O Milan enfrentará o Lecce na 5ª rodada da Serie A às 02:45 (CEST) de 21 de setembro, horário de Pequim. O técnico Amorim compareceu à coletiva de imprensa pré-jogo, e este é o primeiro trecho.

A coletiva começou com a homenagem de Amorim a Giampiero Mazzola, lendário jogador da Internazionale que faleceu recentemente.
Primeiramente, em nome do nosso clube e de todos aqui presentes, estendo nossas mais profundas condolências e solidariedade à sua família e à Internazionale. No futebol mundial, perdemos uma grande figura, uma lenda verdadeira. Mas a vida é assim, e assim como o Sr. Franco Baresi, precisamos lembrar e honrar essa grande lenda, mantendo nossa própria cultura e continuando o legado espiritual deixado por esses grandes indivíduos.
Mauro Suma (Milan TV): Boa tarde, técnico. Minha próxima pergunta não é tática ou técnica, porque em certos momentos especiais, o jogo em campo e a história profunda caminham lado a lado. Hoje marca o 100º aniversário da conclusão do estádio San Siro, e amanhã o Milan jogará aqui. Isso, sem dúvida, traz um senso extra de responsabilidade e missão. Certamente temos a responsabilidade e o dever de manter nossos torcedores felizes, mas amanhã também carregamos a responsabilidade de honrar a história de um grande estádio, técnico...
Sim, antes de tudo, é uma grande honra para mim fazer parte da grandiosa história do estádio San Siro. Não quero apenas enfatizar o esforço ou a dedicação profissional, porque acho que essas já são qualidades que possuímos. No entanto, aspiramos a vencer partidas e oferecer atuações emocionantes para ajudar a honrar este grande estádio e mostrar respeito a todos os nossos torcedores. Portanto, é um momento muito importante tanto para eles quanto para nós, e o que mais desejamos agora é atuar em alto nível e vencer a partida.
Peppe Di Stefano (Sky Sport Italia): Boa tarde, técnico. Os últimos dias foram muito especiais, pelo menos desde a primeira derrota. Gostaríamos de perguntar: qual tem sido a situação dentro de Milanello nestes últimos dias? Você conversou com todo o elenco? Diante deste momento difícil e complexo, após uma atuação muito insatisfatória na quarta-feira, você teve conversas individuais com os líderes do vestiário? Além disso, como está você, técnico Amorim? Você perdeu um pouco do seu sorriso ultimamente?
Não, quando você perde, não pode ser o mesmo de sempre. Se você consegue agir exatamente da mesma forma e sorrir após uma derrota, então definitivamente há algo errado com sua mentalidade. Quando você é uma pessoa competitiva com um forte desejo de vencer, a única coisa que anseia é a vitória.
No entanto, nosso elenco se reajustou completamente e está totalmente preparado para a próxima partida. Não podemos mudar os jogos que já ficaram no passado, mas podemos ditar e mudar os próximos, e estamos totalmente focados nisso agora. Todas as conversas e comunicações que tive com os jogadores — mesmo quando perdemos, ainda converso com eles francamente — mostram que claramente temos muito a melhorar e aprimorar. Então, vamos dar o nosso melhor para a próxima partida; com certeza estaremos prontos.
Marco Guidi (Gazzetta dello Sport): Técnico, boa tarde.

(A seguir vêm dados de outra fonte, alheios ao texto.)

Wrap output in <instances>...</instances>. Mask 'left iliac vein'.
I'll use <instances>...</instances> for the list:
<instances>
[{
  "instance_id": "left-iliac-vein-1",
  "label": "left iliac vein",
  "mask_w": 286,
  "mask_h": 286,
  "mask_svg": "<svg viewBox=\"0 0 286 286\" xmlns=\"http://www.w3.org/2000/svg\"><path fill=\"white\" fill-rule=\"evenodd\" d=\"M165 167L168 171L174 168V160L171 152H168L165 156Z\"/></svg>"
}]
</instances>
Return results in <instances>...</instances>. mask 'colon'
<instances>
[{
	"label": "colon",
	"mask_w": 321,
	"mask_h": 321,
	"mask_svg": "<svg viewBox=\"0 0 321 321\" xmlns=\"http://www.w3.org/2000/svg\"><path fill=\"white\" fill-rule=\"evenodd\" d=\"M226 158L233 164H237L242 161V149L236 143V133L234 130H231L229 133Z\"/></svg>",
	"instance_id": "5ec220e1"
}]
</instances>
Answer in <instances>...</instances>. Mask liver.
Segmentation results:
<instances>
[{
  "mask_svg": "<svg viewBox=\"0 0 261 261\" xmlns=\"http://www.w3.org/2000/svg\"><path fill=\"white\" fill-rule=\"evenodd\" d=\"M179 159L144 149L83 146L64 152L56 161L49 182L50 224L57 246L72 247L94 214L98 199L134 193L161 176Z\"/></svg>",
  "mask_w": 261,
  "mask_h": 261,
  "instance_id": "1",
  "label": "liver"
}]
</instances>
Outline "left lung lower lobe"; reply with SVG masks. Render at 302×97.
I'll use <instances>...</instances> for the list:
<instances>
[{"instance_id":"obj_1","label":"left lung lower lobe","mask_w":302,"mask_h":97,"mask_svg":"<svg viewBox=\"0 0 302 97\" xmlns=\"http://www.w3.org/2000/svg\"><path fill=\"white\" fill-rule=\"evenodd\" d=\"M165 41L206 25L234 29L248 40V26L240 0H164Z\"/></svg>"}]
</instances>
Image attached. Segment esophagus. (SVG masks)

Nos primeiros cinco jogos oficiais do Milan nesta temporada, o Milan, juntamente com Bologna e Parma, está entre as únicas três equipes que nunca marcaram no primeiro tempo. Em sua opinião, isso é apenas uma coincidência, ou há alguma razão mais profunda na abordagem tática da equipe no início dos jogos e na mentalidade em campo? Ou será que, quando o jogo acaba de começar e ainda está em um estado de impasse e equilíbrio, o elenco precisa observar e esclarecer o desenvolvimento do jogo primeiro, então toda a equipe se apresenta... como devo dizer? Talvez um pouco mais cautelosa e constante, ou é simplesmente uma coincidência aleatória?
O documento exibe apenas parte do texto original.